EXTRACT PROVIDED:
* BEGIN *

# Boston 4.41 rating after 68 rides



## driverguy77 (Oct 14, 2015)

68 trips, 45 rated, 31 five starts. I keep my car clean, but do not provide an aux cable, water or candy. I have missed a few turns sometimes, this is all I can think of, it can get kind of confusing even with GPS, "sharp turn" "slight right" etc with some confusing intersections.

Would be good if there were required to leave text feedback, that way I'd know why they are rating me low. I thought maybe more rides will help, but it doesn't look like they will, even if everyone now gives me 5 star ratings for the rest of my life, rated trips will go up by 1, and 5 stars will go up by one- kind of staying the same.


----------



## UberBlackPr1nce (Dec 28, 2014)

driverguy77 said:


> 68 trips, 45 rated, 31 five starts. I keep my car clean, but do not provide an aux cable, water or candy. I have missed a few turns sometimes, this is all I can think of, it can get kind of confusing even with GPS, "sharp turn" "slight right" etc with some confusing intersections.
> 
> Would be good if there were required to leave feedback, that way I'd know why they are rating me low. I thought maybe more rides will help, but it doesn't look like they will, even if everyone now gives me 5 star ratings for the rest of my life, rated trips will go up by 1, and 5 stars will go up by one- kind of staying the same.


Welcome to the club....


----------



## driverguy77 (Oct 14, 2015)

I think I'm not going to drive again until this improves-the rating system I mean (they sometimes send me emails asking why I haven't driven in a while and this will be the reason why) I'm gonna go with fasten as I'm lucky enough to live close enough to Boston.


----------



## dnlbaboof (Nov 13, 2015)

what kind of car do you have, are you a smoker??? went through the same thing, waters and mints are rarely used phone chargers help though, you never really now


----------



## driverguy77 (Oct 14, 2015)

> what kind of car do you have


Nissan Altima 2009, can fit 5 including me



> are you a smoker???

* END *

AVAILABLE DATA:

* BEGIN *

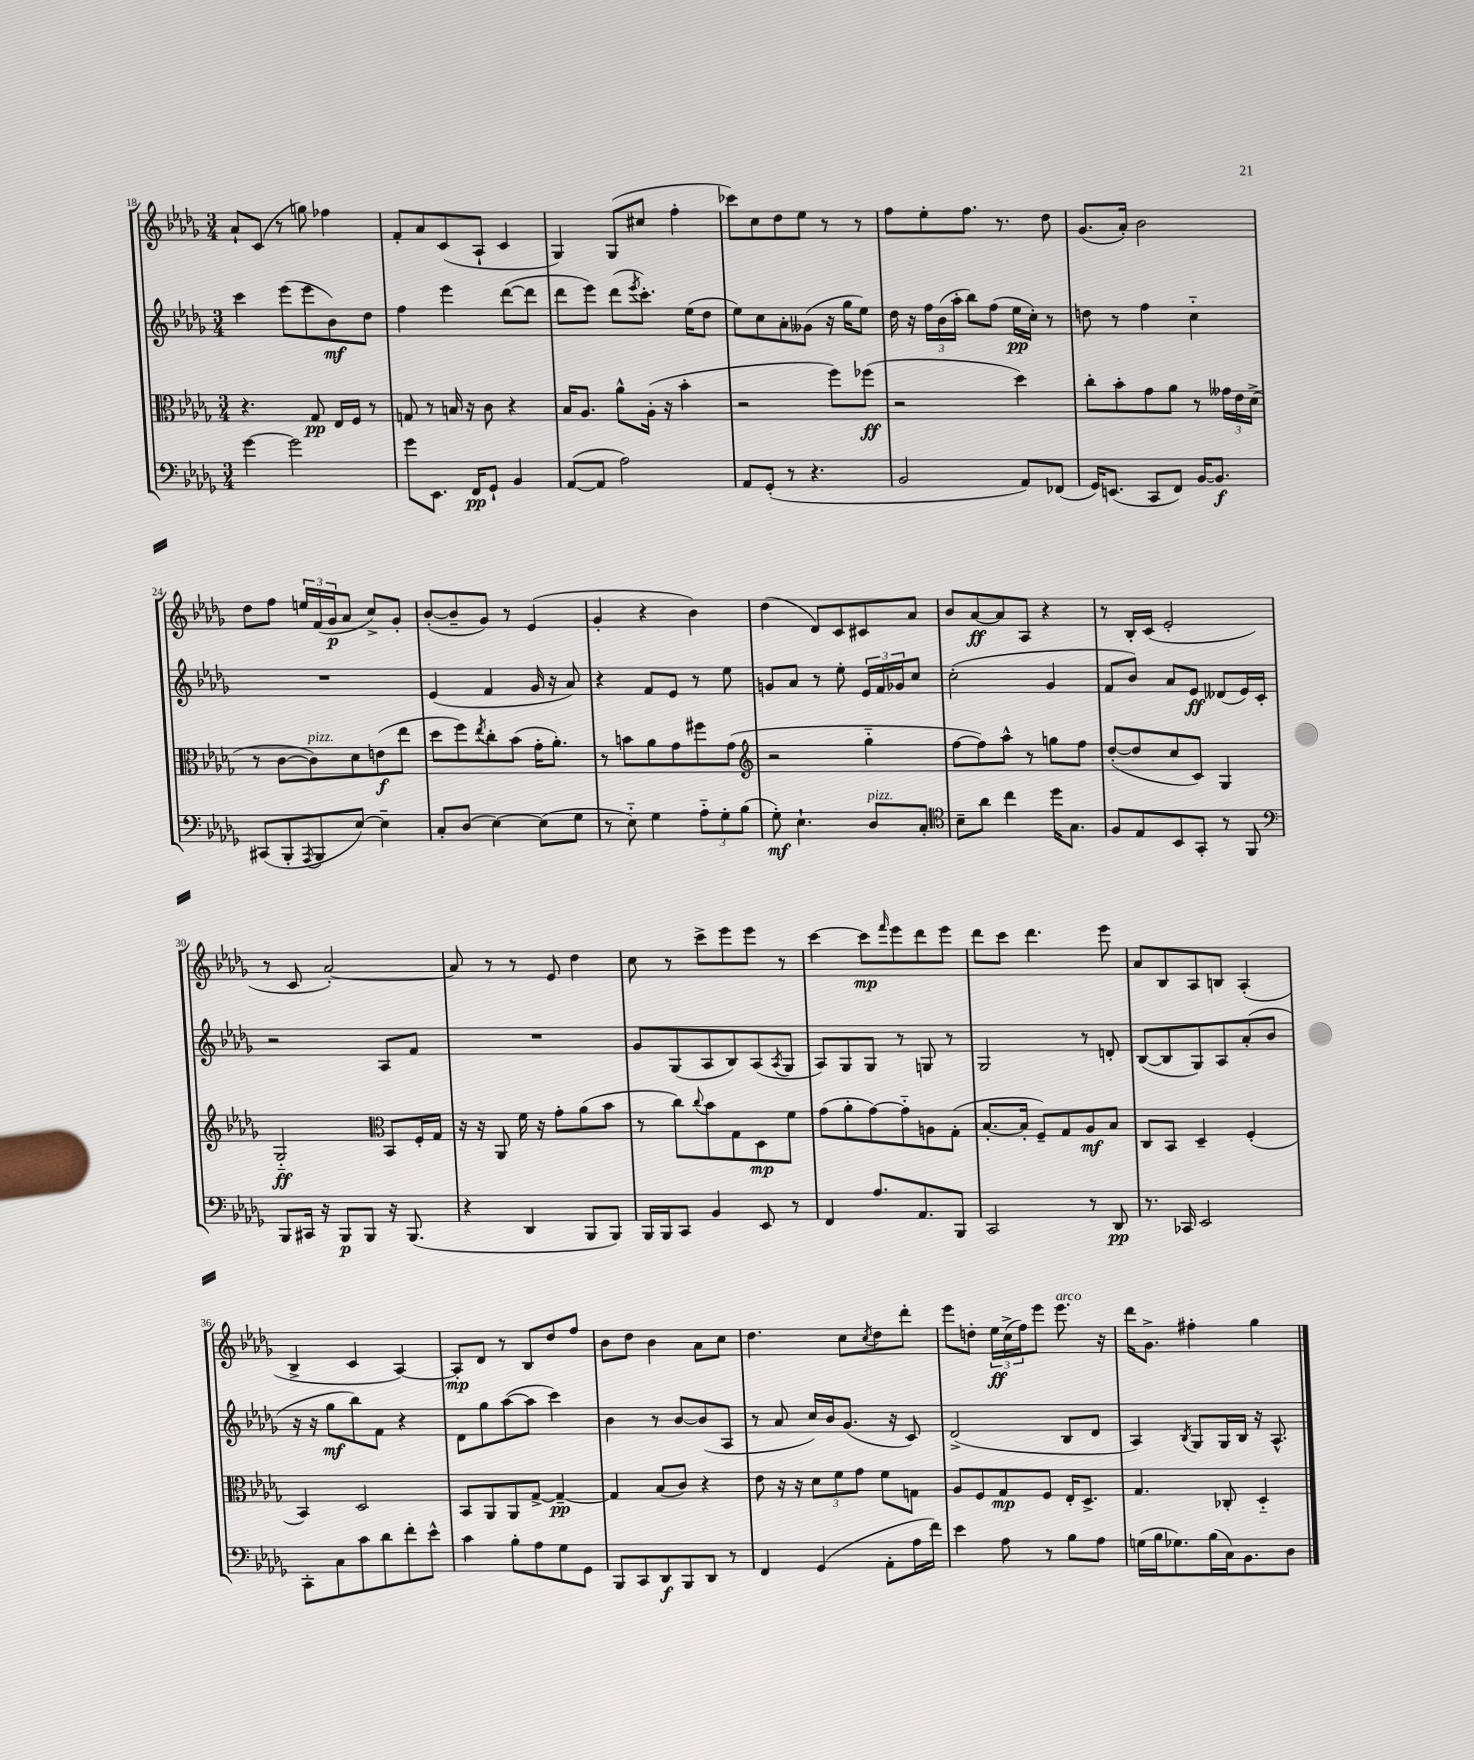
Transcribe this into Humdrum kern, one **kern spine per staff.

* END *

Extend the forum thread above about the Boston driver's 4.41 rating, picking up right after its final line.

No, and never been.



> went through the same thing, waters and mints are rarely used phone chargers help though, you never really now


I would let them use my phone charger, I have one.


----------



## dnlbaboof (Nov 13, 2015)

driverguy77 said:


> Nissan Altima 2009, can fit 5 including me
> 
> No, and never been.
> 
> I would let them use my phone charger, I have one.


went through the same thing, you have no idea why they are gonna ban you, Uber warned me my rating was too low, then they just cut the rates the pax are just a bunch a spoiled cheap *****es, and the one stars are the killers, it was driving me mad I hardly drive anymore, would rather get bent than deal with the stress


----------



## driverguy77 (Oct 14, 2015)

dnlbaboof said:


> went through the same thing, you have no idea why they are gonna ban you, Uber warned me my rating was too low, then they just cut the rates the pax are just a bunch a spoiled cheap *****es, and the one stars are the killers, it was driving me mad I hardly drive anymore, would rather get bent than deal with the stress


I like doing this job, if I could only change one thing it would be the ratings system, so they MUST add text feedback-like on ebay so I know what I did wrong. I'm not sure many realize I must get a very high rating to keep the job.


----------



## kevin dang (Jan 9, 2016)

u need to offer gum no need for water but gum is a must have i offer and put the gum on all my passenger doors (the spot where you can put small stuff)..

and yea aux cable is important too if you gonna drive at night picking up drunk people its a must have because they are drunk needed the music..always have the radio on to pop music like hip-hop channel where they play justin biber and the new songs..

always have a iphone 5 cable and a charger for samsung.

also try to talk to your rider..after you greet them if they talk to you or you can talk to them "is this your first uber or how long you use uber rider app?

if they talk then you go into details explaining that rating is important for driver 4 star is bad so let them know if they gonna rate you just ask them to give you 5 star

this will help your rating alot trust me..u need to let them know and ask nicely just tell them if

they are gonna rate you give you a 5 star alot of rider think 4 star is good so if you wanna get your

rating up u gotta ask for it and explain to them giving 4 star is killing driver/rating is bad for driver and let them you will get deactivated for getting 4 stars and lower

if you tell them that you will get 5 star easy

there is no shame to ask i always ask thats how i was from 4.76 to 4.87 =)

i hope this helps


----------



## driverguy77 (Oct 14, 2015)

kevin dang said:


> u need to offer gum no need for water but gum is a must have i offer and put the gum on all my passenger doors (the spot where you can put small stuff)..
> 
> and yea aux cable is important too if you gonna drive at night picking up drunk people its a must have because they are drunk needed the music
> 
> ...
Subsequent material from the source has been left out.